In the 1930s, a nameless 21-year-old orphaned English girl is living as a paid companion with her employer, a detestable American woman, in Monaco on an extended holiday when circumstances force her into the company of an incredibly wealthy widower, Mr. Maximilian de Winter, the owner of the famously majestic estate Manderley. Mr. de Winter's very beautiful and beloved wife, Rebecca, drowned tragically a year earlier, and Maxim has been unwell ever since. When our young protagonist finds herself suddenly the new Mrs. de Winter, she has surprise after unpleasant surprise about the size of the shoes she has to fill. From the formidable housekeeper, Mrs. Danvers, to Maxim's aging grandmother, to the common folk who live on the Manderley estate, everyone can only talk about the beloved Rebecca, of unsurpassable beauty, kindness, generosity, class, good taste, and breeding. Will the new Mrs. de Winter survive her own crisis of confidence, or any of the darker secrets Manderley hides?
I chose this as my first book for Project Fill-in-the-Gaps because it was a birthday gift to me long ago and a classic I'd never once been able to make myself get past page 5 of. The first five pages are just so goshdarn overwrought and boring--purple description of a dream estate that no modern editor would have let happen--and I resolved to get past them. Phew.

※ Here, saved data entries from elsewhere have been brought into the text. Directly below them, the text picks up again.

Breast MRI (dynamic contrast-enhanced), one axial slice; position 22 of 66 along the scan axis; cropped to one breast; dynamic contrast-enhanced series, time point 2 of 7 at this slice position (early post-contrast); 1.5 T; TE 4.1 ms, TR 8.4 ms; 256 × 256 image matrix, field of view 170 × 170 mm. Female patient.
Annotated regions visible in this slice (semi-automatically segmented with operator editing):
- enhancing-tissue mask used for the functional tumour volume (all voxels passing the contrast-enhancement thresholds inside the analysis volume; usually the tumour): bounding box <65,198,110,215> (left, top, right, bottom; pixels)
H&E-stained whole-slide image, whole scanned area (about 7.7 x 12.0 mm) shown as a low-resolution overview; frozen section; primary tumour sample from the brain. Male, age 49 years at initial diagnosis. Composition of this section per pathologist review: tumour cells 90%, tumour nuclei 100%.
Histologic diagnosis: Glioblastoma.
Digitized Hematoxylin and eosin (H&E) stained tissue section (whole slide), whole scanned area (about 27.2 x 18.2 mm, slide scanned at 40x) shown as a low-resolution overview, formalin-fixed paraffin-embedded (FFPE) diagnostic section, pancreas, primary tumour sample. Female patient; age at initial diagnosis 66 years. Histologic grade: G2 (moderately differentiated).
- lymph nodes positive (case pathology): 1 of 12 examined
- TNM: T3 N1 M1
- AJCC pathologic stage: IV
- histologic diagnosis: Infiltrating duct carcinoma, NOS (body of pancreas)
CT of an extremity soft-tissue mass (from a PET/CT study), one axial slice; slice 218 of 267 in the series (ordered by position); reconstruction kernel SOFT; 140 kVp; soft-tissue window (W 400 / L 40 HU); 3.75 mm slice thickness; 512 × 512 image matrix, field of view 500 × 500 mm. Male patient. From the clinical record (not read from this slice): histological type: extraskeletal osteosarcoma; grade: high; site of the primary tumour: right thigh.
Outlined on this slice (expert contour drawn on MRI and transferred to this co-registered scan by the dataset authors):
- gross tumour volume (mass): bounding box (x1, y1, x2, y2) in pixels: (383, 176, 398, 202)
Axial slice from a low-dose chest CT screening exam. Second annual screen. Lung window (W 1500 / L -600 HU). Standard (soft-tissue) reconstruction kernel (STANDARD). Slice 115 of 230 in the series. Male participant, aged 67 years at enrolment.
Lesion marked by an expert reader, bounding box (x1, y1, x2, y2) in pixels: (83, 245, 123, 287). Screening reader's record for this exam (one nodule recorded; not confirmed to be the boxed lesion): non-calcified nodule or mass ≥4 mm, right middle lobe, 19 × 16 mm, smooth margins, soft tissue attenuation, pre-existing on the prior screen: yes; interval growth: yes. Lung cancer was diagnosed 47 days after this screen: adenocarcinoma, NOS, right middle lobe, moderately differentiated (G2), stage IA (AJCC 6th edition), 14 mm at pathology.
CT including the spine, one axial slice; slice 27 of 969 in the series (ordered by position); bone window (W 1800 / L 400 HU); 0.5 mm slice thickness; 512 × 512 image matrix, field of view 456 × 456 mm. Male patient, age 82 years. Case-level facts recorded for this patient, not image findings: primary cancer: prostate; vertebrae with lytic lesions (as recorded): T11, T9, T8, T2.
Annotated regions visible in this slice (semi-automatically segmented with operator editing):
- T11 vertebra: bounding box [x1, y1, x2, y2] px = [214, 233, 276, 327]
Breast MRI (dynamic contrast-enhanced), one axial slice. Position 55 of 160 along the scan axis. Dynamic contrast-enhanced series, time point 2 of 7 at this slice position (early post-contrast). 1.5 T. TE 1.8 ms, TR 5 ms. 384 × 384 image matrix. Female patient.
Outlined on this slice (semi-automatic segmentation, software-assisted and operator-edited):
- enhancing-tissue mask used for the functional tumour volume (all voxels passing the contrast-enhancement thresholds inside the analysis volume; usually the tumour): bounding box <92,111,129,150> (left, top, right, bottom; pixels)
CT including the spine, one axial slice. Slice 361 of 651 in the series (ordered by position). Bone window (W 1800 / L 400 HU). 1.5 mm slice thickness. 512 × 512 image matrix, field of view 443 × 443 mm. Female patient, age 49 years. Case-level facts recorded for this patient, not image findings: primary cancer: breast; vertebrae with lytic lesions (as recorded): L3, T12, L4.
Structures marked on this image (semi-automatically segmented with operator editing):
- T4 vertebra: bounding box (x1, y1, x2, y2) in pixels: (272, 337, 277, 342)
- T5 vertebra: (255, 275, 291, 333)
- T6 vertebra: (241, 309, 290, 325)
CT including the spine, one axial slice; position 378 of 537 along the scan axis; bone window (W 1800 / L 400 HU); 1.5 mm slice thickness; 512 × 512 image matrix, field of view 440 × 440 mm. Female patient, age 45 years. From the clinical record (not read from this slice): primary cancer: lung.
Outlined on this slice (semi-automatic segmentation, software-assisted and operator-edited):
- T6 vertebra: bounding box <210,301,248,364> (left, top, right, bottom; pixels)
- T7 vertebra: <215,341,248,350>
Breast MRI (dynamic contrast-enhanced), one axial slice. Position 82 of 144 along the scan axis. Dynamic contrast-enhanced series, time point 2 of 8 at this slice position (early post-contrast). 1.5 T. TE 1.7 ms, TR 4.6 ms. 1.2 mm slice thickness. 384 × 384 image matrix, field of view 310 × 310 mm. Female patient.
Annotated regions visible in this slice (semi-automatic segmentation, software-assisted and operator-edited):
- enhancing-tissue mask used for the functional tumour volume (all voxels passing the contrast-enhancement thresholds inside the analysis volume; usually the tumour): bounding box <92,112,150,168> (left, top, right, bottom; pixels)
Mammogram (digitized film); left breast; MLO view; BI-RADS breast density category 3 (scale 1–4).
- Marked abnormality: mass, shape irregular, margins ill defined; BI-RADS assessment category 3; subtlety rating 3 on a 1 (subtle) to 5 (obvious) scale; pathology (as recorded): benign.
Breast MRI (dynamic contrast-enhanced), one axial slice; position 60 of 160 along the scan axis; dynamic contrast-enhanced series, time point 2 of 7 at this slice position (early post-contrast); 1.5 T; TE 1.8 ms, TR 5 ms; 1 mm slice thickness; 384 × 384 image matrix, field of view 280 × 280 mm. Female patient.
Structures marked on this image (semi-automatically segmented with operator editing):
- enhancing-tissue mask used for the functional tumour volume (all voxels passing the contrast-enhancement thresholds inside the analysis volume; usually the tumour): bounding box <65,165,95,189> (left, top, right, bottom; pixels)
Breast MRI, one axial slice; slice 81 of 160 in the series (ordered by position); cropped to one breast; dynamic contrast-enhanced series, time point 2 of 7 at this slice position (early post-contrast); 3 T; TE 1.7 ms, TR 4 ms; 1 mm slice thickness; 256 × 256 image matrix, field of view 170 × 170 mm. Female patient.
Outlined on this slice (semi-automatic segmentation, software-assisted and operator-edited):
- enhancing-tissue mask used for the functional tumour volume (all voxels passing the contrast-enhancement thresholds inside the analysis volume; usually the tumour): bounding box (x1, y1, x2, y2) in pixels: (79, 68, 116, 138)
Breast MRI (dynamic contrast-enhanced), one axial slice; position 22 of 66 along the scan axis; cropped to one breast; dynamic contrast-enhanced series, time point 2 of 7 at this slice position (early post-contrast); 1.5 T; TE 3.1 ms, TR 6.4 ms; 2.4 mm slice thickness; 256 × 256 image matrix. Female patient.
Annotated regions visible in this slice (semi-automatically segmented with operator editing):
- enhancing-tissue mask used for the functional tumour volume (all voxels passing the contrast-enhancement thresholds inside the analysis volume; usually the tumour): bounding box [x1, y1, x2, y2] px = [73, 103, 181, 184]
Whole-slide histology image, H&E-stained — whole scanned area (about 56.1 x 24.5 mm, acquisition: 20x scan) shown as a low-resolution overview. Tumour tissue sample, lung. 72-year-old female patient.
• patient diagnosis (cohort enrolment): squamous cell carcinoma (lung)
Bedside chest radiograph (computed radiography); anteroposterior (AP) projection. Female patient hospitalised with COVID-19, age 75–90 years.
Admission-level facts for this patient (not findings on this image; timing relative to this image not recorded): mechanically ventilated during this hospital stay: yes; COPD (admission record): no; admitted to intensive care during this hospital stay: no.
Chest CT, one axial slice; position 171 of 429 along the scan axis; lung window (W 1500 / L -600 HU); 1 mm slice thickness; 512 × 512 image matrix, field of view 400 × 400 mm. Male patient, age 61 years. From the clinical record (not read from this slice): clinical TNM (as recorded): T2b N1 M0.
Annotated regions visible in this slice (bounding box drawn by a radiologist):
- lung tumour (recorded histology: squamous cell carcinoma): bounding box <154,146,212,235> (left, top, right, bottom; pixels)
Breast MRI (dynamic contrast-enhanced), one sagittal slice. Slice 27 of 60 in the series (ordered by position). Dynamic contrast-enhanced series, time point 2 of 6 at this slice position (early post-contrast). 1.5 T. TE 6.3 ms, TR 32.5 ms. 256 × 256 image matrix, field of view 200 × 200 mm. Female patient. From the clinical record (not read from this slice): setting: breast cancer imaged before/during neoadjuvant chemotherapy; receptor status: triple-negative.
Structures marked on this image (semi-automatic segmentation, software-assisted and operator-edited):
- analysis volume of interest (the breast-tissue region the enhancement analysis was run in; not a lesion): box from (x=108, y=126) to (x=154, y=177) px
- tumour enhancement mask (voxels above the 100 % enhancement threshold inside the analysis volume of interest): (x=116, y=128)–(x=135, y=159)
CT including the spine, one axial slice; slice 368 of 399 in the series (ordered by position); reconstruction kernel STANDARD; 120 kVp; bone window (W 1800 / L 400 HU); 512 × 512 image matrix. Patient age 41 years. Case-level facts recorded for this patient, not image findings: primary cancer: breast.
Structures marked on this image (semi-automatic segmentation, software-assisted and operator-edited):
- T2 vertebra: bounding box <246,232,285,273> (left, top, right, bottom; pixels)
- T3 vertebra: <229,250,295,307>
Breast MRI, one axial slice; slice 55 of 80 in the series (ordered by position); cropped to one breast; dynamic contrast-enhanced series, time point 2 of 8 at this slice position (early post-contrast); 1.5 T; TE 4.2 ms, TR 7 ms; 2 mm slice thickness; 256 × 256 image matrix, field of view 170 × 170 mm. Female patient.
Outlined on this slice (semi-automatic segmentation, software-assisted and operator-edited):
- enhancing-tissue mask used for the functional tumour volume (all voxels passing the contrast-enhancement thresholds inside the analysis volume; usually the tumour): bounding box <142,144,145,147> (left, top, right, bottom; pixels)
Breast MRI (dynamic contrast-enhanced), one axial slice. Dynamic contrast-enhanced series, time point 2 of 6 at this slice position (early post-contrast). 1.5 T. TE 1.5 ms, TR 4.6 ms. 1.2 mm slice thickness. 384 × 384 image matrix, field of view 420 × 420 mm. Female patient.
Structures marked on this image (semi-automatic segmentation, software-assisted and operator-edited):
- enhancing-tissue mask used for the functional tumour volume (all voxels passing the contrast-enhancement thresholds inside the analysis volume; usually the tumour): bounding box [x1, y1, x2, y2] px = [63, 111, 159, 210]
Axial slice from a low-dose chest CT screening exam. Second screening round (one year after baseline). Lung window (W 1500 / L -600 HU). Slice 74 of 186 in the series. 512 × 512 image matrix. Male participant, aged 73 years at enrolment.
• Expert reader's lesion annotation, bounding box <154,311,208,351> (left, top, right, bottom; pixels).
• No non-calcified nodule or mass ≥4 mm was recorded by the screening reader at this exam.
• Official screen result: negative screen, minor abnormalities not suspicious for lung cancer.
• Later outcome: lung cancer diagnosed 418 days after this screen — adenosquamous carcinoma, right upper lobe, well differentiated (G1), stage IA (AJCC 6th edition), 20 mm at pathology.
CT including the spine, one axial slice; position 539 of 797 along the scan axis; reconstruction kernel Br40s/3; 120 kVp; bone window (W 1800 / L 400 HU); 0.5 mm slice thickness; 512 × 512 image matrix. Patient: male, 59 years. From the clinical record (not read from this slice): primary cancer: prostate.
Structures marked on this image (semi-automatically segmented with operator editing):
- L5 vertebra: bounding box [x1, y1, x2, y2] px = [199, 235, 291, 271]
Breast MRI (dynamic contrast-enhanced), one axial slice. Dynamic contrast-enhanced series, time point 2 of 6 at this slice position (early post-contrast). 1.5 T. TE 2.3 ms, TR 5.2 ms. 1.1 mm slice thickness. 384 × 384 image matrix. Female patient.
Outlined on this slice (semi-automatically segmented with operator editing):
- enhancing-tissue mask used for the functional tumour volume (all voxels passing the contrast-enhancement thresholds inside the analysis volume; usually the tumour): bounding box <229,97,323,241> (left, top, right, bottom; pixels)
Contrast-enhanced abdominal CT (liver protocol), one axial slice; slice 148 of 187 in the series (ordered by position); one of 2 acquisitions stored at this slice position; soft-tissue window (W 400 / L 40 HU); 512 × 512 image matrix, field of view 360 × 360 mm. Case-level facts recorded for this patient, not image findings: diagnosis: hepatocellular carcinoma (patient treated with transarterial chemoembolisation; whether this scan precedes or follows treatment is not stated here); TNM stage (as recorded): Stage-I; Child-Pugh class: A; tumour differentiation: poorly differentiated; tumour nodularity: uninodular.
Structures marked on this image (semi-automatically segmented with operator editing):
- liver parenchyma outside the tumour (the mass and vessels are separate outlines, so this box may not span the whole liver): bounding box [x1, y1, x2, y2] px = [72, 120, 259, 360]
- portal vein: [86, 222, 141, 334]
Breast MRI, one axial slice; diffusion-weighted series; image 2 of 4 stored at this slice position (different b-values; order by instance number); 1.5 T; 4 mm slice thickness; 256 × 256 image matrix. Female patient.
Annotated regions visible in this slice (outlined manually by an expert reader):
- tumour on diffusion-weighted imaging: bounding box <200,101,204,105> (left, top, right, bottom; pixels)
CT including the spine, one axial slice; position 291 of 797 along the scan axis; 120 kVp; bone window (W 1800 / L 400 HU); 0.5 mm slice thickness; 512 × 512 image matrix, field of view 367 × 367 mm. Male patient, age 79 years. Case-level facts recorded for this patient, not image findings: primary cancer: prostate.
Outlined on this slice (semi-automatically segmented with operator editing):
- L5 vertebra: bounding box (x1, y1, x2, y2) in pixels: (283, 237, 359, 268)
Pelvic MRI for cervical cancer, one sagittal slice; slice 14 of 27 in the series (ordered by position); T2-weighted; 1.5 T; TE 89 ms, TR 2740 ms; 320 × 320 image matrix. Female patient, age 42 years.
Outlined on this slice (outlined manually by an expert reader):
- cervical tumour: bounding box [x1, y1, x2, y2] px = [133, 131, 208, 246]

In the end, it only took until page 6 for the whole book to come together. Aside from the unfortunate opening, the book is quite literally a page turner. When the awful opening dream sequence has ended, you are transported suddenly to Monaco, an insufferable guardian, a whirlwind romance, and then to the history-laden Manderley. For the next third of the novel you can't stop turning pages, watching the train wreck of the new Mrs. de Winter's unrecoverable social blunders--most painfully, when she answers the house telephone, which is for Mrs. de Winter, by saying, "Mrs. de Winter has been dead a year." Then there is the ill-fated ball, which we, the readers, know is going to go wrong, and almost see how, and then, the final third, is the twist you never expect. I read the second half of the novel in a single 4-hour sitting; I absolutely needed to finish it before I went to bed last night.
The book is not without its flaws. It was written in 1938, but DuMaurier doesn't suffer any of the terseness affecting trendy American prose of that era. At just under 400 fairly dense pages, the novel felt like a little bit of a heavy project at first. The plot is simultaneously slow-developing and overblown in a way very well suited to Hitchcock--who ended up being her career-long partner in crime, since he adapted several of her novels--and in some ways the potboiler elements might put off less credulous modern readers. There is the fact that the plot is less than feminist, and there are also the rather flimsy ultimate motives of the characters, and some very interesting moral questions that are left utterly hanging at the end--those of you who have read it will probably know what I mean; for the others I won't spoil it for you, although I'd love to discuss in greater detail in the comments if you have thoughts.
Ultimately, I'm very happy to have started my Great Read with Rebecca. She leaves me with so many things to talk about! Not to mention a great sense of satisfaction, and one greater than just a "one down" kind of satisfaction. I feel like I've absorbed a rather rewarding cornerstone of 20th century pop culture.